**Try it:**
According to the statement about the puberty blockers trial, what consent is required by law for a child under 16 to take part?

**Text block:**
*-*-*

As with all clinical research, the team leading the trial must ensure that approval is obtained from the regulatory authorities, including one of the Health Research Authority’s independent ethics committees and the Medicines and Healthcare products Regulatory Agency. Those are all standard steps where the research receives full scrutiny. Once approvals are granted, the study protocol will be finalised and published, and only then can the trial commence. I am not able to comment on the finer details of that today, but we will issue further updates when they are available, and I commit to keeping Members updated.
I assure hon. Members that entry into the trial will be guided by strict eligibility criteria. It will involve only young people under the care of the NHS children’s gender services who have received a full assessment, where other appropriate forms of support have been offered and where their clinician supports a referral to the trial. Under the law, if a child is under 16, a parent will have to consent to their participation, and the child also needs to agree.
I am repeating myself slightly, but that level of caution was entirely missing over recent years. This is a more considered and evidence-based approach. In the past, puberty blockers were presented as the magic pill that young people needed to access; this trial will give children and young people the support they need to make these major decisions.

*-*-*

Excerpts from a dataset
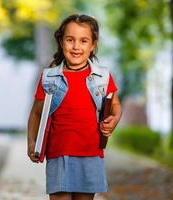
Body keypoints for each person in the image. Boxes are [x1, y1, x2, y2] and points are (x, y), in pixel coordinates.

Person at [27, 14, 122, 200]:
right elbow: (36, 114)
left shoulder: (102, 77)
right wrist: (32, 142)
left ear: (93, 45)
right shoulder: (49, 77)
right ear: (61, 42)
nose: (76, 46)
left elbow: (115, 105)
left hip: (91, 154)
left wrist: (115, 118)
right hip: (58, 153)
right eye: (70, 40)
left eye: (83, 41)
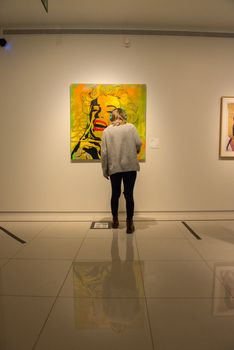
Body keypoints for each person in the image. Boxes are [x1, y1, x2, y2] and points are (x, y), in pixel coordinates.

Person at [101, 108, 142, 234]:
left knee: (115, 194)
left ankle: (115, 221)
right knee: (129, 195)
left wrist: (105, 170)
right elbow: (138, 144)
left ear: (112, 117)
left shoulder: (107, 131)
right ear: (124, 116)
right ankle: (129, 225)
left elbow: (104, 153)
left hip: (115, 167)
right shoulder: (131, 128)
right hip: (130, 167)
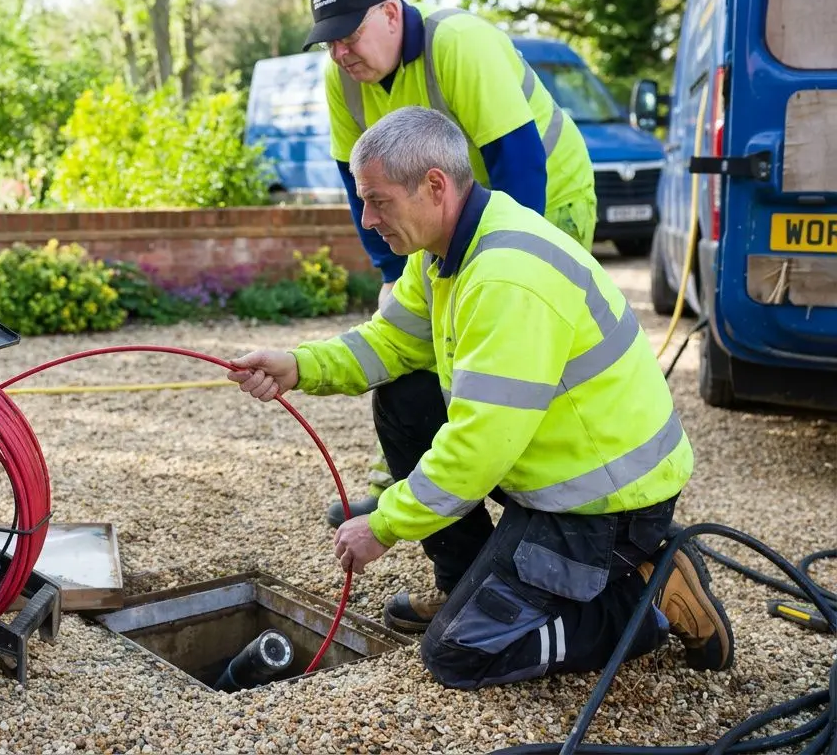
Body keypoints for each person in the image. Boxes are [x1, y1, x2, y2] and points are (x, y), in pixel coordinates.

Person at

*-*-*

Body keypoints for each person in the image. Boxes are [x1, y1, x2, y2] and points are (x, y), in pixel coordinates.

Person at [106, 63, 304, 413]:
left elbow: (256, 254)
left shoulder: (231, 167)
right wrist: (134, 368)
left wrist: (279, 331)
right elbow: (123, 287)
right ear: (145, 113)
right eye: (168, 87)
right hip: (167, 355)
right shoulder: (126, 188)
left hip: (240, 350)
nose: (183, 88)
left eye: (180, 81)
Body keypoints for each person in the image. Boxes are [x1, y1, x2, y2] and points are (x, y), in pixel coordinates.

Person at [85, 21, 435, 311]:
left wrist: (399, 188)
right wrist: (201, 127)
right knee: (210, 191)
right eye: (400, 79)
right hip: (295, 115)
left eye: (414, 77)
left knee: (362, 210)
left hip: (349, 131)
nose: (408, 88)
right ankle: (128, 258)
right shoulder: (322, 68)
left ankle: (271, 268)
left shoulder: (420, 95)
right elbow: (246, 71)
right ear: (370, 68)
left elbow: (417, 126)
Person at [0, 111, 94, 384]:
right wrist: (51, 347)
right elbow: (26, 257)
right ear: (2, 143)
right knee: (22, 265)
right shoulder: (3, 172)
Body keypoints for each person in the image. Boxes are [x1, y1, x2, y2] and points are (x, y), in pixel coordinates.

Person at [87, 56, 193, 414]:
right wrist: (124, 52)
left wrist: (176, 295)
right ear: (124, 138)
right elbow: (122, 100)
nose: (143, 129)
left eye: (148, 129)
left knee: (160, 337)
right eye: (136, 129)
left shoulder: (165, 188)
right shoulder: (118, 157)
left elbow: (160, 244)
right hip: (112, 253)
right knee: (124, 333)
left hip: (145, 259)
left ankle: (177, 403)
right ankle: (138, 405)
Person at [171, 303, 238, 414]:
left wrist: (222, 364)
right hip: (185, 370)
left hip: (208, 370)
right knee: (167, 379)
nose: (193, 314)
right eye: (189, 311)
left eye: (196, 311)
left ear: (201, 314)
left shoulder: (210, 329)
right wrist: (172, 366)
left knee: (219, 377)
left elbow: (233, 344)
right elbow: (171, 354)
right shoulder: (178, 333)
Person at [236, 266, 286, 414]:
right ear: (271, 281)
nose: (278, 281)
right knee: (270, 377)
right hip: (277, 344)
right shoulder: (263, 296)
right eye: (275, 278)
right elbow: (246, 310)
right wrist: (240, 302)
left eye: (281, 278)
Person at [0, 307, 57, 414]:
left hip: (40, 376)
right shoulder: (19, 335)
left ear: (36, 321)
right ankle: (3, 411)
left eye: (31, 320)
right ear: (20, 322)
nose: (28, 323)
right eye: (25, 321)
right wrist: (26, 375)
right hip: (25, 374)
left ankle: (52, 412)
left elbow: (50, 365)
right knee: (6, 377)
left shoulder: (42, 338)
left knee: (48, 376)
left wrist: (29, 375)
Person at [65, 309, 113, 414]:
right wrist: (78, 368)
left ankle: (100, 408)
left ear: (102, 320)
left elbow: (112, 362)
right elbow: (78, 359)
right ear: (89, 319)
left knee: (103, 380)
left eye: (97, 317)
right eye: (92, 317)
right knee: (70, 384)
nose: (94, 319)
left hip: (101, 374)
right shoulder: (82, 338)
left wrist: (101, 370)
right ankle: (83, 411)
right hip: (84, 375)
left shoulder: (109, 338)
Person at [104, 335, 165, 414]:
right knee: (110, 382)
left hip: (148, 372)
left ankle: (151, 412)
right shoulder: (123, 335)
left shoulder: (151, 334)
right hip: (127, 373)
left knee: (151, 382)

*-*-*

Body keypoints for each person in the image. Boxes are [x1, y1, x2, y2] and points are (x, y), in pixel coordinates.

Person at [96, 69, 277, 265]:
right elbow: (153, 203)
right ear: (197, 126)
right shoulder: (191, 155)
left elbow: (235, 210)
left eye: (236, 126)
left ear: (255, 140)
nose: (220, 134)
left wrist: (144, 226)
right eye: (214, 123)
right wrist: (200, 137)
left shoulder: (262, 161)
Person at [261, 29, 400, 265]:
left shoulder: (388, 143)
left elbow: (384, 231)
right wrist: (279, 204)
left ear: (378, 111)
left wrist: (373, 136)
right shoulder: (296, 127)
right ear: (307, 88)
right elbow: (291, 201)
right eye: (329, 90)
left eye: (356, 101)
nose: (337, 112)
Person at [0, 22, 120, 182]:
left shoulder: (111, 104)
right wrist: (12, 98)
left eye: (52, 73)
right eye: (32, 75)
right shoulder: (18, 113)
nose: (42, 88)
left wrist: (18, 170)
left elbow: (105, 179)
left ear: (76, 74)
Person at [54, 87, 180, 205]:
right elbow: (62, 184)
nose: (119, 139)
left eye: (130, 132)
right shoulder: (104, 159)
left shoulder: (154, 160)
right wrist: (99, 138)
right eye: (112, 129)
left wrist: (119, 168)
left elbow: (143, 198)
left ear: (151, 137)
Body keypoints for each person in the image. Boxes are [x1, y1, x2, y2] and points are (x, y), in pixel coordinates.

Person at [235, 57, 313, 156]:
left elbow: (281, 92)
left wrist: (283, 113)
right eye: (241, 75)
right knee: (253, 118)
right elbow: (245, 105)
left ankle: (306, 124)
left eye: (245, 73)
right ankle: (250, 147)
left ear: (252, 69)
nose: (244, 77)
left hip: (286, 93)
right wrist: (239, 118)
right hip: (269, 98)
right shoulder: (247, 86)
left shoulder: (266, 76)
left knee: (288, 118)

*-*-*

**Solved problem:**
A parent has to consent to the child's participation, and the child also needs to agree.